> _Task brief_: From the first line of the entries below through the line holding "49: (623, 316, 1.73)", write out every line exactly, please, and leave out the pictures.

Dataset entries:
+ + + + +
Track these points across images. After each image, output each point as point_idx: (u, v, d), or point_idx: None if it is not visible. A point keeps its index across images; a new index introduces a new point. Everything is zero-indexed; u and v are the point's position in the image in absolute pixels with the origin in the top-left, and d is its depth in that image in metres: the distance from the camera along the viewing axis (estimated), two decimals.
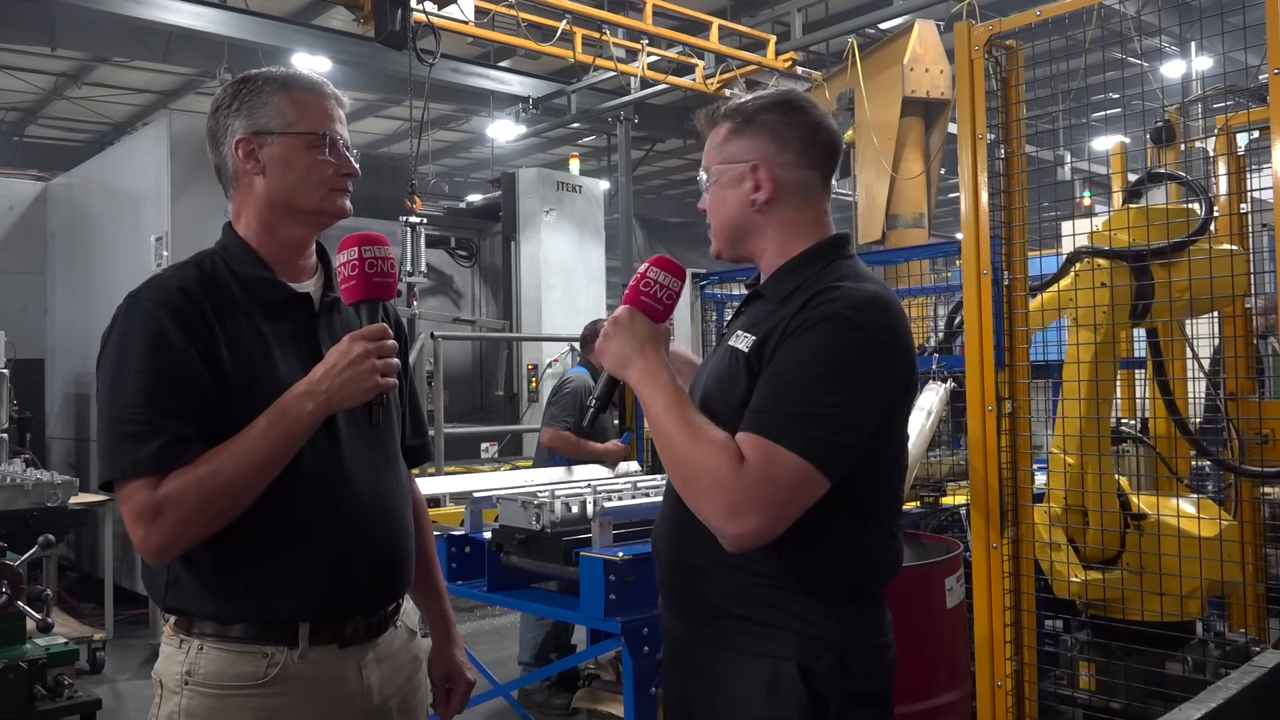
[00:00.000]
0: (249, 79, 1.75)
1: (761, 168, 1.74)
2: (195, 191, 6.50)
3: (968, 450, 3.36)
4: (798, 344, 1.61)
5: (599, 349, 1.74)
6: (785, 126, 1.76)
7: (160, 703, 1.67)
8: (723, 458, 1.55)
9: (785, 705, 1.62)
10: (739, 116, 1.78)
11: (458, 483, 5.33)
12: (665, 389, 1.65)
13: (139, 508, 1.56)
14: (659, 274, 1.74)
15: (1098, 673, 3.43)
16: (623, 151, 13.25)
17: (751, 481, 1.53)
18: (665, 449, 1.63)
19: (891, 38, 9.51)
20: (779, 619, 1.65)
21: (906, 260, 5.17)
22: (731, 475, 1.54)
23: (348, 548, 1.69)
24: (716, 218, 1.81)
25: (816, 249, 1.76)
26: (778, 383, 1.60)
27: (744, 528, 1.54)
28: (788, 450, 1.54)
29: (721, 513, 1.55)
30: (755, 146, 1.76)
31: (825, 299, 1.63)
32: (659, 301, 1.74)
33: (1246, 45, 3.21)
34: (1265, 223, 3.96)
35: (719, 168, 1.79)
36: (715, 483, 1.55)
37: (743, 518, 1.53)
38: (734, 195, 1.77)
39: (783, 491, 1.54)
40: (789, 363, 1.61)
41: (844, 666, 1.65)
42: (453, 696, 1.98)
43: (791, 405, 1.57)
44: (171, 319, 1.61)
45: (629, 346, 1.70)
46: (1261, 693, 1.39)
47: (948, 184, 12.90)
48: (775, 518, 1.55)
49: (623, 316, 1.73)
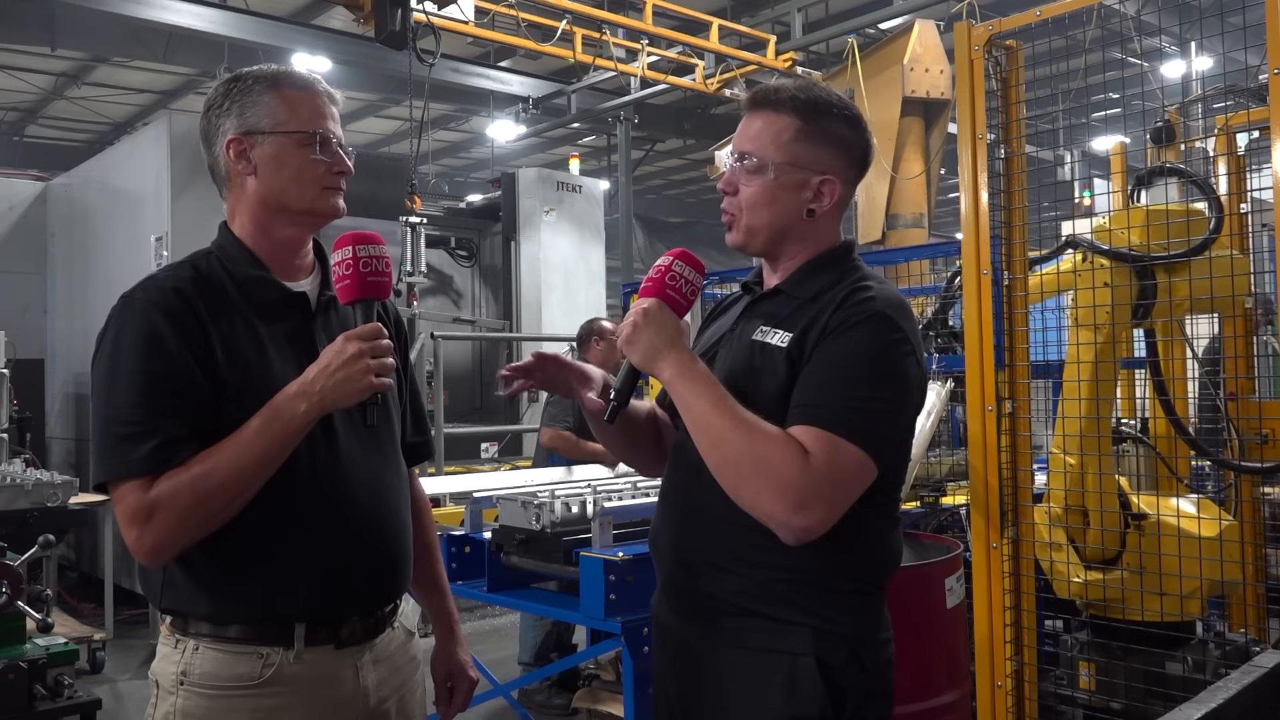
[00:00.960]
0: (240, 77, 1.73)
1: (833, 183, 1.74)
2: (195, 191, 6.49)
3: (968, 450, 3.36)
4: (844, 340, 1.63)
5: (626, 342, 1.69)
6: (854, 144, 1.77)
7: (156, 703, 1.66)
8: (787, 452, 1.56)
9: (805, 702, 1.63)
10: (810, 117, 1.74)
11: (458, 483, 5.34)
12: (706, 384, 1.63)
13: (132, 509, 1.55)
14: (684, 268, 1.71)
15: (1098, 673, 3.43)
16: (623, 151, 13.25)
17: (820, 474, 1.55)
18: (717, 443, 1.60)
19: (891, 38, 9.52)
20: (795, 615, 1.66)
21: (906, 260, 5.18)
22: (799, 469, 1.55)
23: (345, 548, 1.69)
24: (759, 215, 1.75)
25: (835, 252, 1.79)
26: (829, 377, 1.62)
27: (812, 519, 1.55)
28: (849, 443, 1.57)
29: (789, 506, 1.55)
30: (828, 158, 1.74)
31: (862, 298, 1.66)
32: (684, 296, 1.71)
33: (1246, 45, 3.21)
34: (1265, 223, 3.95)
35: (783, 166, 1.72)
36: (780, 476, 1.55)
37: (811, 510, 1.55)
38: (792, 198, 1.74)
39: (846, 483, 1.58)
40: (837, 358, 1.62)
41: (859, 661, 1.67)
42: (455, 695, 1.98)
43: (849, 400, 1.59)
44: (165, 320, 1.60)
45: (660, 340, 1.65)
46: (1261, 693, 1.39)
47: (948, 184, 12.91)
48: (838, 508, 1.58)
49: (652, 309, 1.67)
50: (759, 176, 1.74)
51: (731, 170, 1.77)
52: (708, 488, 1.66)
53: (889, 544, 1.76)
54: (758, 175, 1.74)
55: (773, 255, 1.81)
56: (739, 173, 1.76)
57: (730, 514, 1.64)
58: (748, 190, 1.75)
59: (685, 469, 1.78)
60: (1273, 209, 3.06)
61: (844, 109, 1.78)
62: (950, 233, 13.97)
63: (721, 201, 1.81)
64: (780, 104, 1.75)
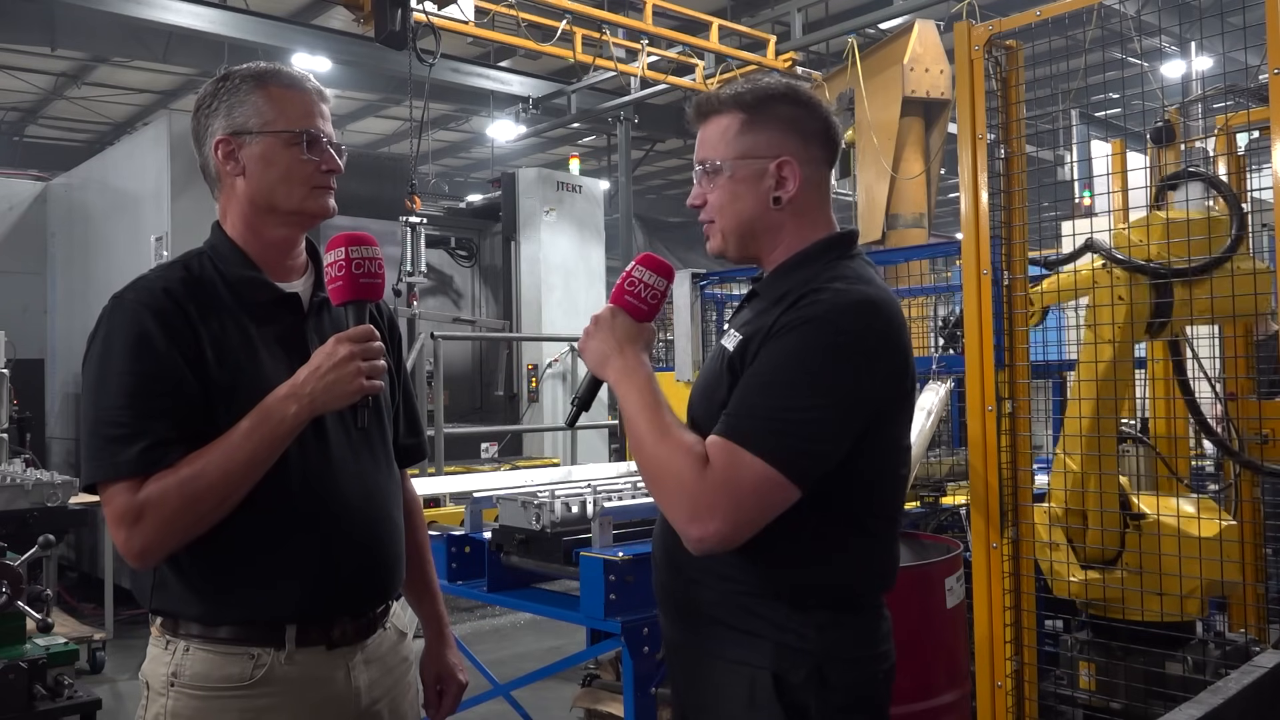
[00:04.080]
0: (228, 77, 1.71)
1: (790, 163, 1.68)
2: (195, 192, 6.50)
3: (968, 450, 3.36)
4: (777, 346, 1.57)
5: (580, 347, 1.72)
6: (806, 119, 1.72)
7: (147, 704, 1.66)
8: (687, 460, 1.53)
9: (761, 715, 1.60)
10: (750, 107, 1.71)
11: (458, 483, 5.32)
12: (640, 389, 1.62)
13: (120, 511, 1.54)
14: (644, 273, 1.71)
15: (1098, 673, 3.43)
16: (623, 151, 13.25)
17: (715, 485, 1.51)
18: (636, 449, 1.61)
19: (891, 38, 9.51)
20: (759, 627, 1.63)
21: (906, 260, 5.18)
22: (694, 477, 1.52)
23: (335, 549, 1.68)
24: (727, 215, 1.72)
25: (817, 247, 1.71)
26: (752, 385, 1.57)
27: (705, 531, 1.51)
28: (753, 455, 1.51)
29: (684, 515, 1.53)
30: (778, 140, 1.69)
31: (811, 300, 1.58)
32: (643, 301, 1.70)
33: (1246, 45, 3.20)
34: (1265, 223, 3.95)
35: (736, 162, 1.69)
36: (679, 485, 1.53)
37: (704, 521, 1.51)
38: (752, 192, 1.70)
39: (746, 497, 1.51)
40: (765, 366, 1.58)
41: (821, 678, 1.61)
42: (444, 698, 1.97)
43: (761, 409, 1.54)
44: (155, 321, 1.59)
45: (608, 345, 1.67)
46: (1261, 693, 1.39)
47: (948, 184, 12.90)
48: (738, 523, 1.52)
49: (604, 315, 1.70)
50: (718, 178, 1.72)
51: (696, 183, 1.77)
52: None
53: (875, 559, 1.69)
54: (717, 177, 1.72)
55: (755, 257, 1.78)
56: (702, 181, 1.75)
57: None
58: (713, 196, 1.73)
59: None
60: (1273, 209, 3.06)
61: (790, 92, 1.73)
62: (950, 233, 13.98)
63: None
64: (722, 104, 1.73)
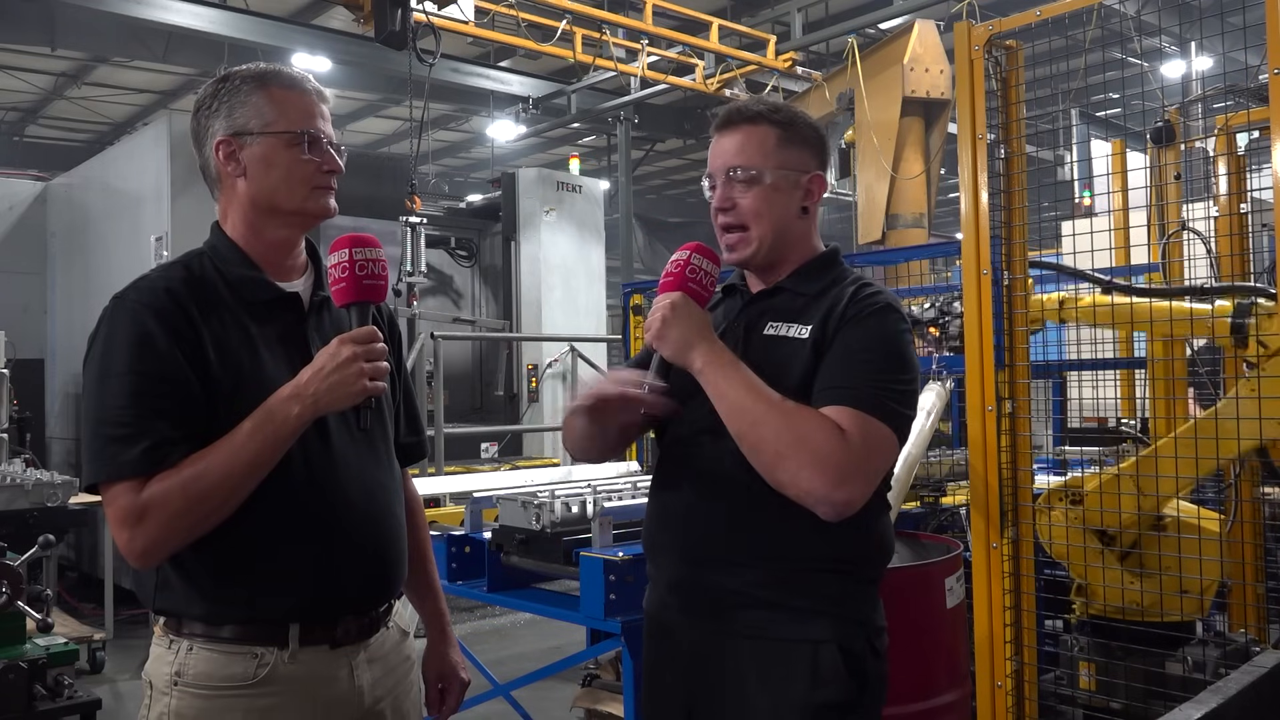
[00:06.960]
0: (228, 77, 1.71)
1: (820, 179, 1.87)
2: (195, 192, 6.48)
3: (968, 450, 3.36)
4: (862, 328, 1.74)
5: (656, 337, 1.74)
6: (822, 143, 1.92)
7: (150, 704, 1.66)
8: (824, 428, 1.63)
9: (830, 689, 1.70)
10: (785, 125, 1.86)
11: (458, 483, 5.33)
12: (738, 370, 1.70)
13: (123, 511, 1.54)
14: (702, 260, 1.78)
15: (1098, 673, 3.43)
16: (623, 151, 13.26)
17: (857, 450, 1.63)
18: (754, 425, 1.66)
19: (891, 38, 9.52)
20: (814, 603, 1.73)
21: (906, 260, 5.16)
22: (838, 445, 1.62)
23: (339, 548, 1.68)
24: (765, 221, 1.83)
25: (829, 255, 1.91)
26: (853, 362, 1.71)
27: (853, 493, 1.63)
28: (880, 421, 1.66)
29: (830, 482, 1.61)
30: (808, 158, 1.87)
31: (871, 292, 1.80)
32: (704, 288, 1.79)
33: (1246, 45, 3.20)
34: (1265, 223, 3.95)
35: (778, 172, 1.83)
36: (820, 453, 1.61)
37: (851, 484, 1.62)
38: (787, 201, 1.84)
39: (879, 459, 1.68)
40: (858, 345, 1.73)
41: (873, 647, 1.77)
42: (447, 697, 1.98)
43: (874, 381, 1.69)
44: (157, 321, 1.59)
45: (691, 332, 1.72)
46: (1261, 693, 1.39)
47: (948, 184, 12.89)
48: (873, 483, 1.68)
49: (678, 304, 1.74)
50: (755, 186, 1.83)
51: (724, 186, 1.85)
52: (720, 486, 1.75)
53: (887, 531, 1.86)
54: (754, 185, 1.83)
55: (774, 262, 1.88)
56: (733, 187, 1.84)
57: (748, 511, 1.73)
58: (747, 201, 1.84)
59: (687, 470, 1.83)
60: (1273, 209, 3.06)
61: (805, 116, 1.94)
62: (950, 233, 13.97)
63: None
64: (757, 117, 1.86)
+ + + + +
> _Answer for the task_:
Track these points across images. After each image, output each point as point_idx: (u, v, d), or point_idx: None if it is not visible. A point keeps its index across images; a new index introduces a new point. Everything is zero-indexed; u and v are the point's position in the image in absolute pixels with the origin in the top-left, and d is its depth in that image in metres: the distance from the camera along the viewing axis (estimated), two decimals.
[00:00.000]
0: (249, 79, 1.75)
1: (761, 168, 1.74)
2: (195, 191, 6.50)
3: (968, 450, 3.36)
4: (798, 344, 1.61)
5: (599, 349, 1.74)
6: (785, 126, 1.76)
7: (160, 703, 1.67)
8: (723, 458, 1.55)
9: (785, 705, 1.62)
10: (739, 116, 1.78)
11: (458, 483, 5.33)
12: (665, 389, 1.65)
13: (139, 508, 1.56)
14: (659, 274, 1.74)
15: (1098, 673, 3.43)
16: (623, 151, 13.25)
17: (751, 481, 1.53)
18: (665, 449, 1.63)
19: (891, 38, 9.51)
20: (779, 619, 1.65)
21: (906, 260, 5.17)
22: (731, 475, 1.54)
23: (348, 548, 1.69)
24: (716, 218, 1.81)
25: (816, 249, 1.76)
26: (778, 383, 1.60)
27: (744, 528, 1.54)
28: (788, 450, 1.54)
29: (721, 513, 1.55)
30: (755, 146, 1.76)
31: (825, 299, 1.63)
32: (659, 301, 1.74)
33: (1246, 45, 3.21)
34: (1265, 223, 3.96)
35: (719, 168, 1.79)
36: (715, 483, 1.55)
37: (743, 518, 1.53)
38: (734, 195, 1.77)
39: (783, 491, 1.54)
40: (789, 363, 1.61)
41: (844, 666, 1.65)
42: (453, 696, 1.98)
43: (791, 405, 1.57)
44: (171, 319, 1.61)
45: (629, 346, 1.70)
46: (1261, 693, 1.39)
47: (948, 184, 12.90)
48: (775, 518, 1.55)
49: (623, 316, 1.73)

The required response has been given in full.